Hot toy hits home
A toy that has made national headlines for being prone to igniting was at the root of a Wednesday home fire in east Medford.
Medford Fire-Rescue responded to a residential fire at 5:08 p.m. Wednesday in the 1700 block of Easy Street and determined the fire was caused by a malfunctioning "hoverboard" motorized wheeled toy.
While questioning the occupants of the home, a 20-year-old resident told fire investigator Ralph Sartain that the toy beeped, which he believed meant that the battery was fully charged. He heard whistling and saw smoke, and reached to unplug it.
The hoverboard owner called for his parents as the lithium-ion battery pack exploded and spread fire. The family was able to extinguish the bedroom fire using water, and carried the flaming hoverboard through the house before extinguishing it on the back porch.
No one was injured, and the fire was quickly extinguished.

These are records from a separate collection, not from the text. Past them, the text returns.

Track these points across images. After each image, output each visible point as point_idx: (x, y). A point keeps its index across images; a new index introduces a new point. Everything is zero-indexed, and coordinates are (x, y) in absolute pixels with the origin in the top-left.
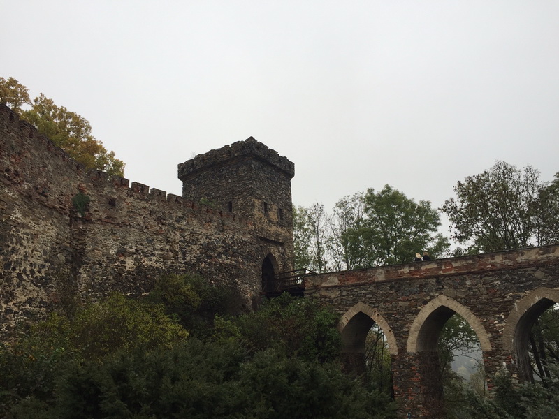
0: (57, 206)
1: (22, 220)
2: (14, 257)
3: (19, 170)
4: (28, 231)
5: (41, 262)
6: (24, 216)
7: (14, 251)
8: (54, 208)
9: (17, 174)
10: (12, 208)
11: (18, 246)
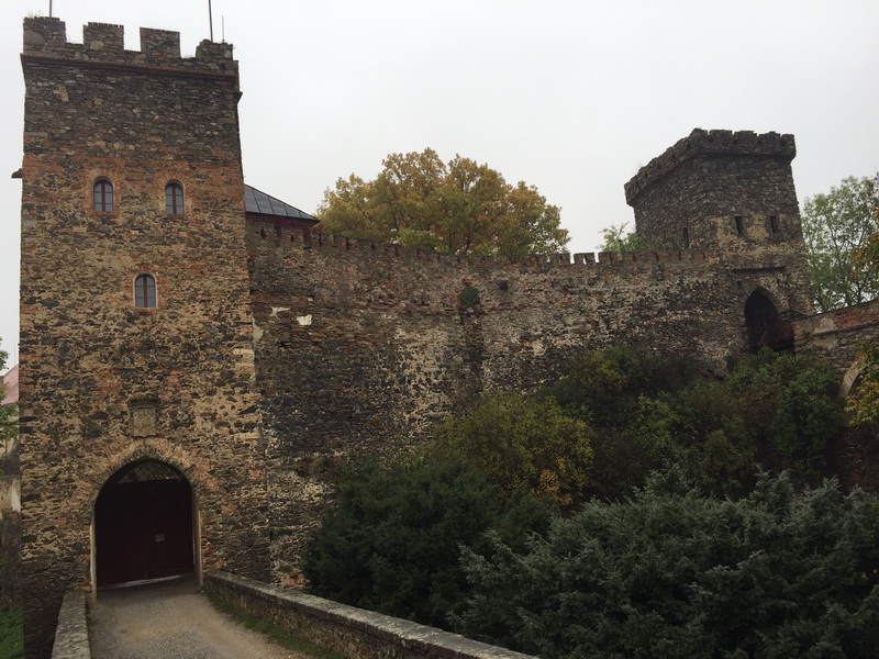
0: (442, 310)
1: (407, 337)
2: (407, 372)
3: (392, 292)
4: (415, 344)
5: (438, 369)
6: (408, 331)
7: (405, 366)
8: (439, 313)
9: (391, 296)
10: (394, 330)
11: (409, 361)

The lithium-ion battery on the self-balancing electric scooters, commonly known as "hoverboards" but sold under a variety of names typically by unknown Chinese brands, is prone to failure, particularly for the least expensive ones sold on eBay for prices as low as $300. The devices have caused house fires throughout the country, and the Consumer Product Safety Commission is investigating hoverboard fires.
After the fire, Medford Fire-Rescue sent out an advisory urging owners of hoverboards to use extreme caution.
The CPSC advises that hoverboards be stored in an open and dry area, wait for the device to cool before charging, and don't charge the device while it is unattended. Hoverboard purchasers should avoid stores such as mall kiosks that can't be contacted easily if there's a problem.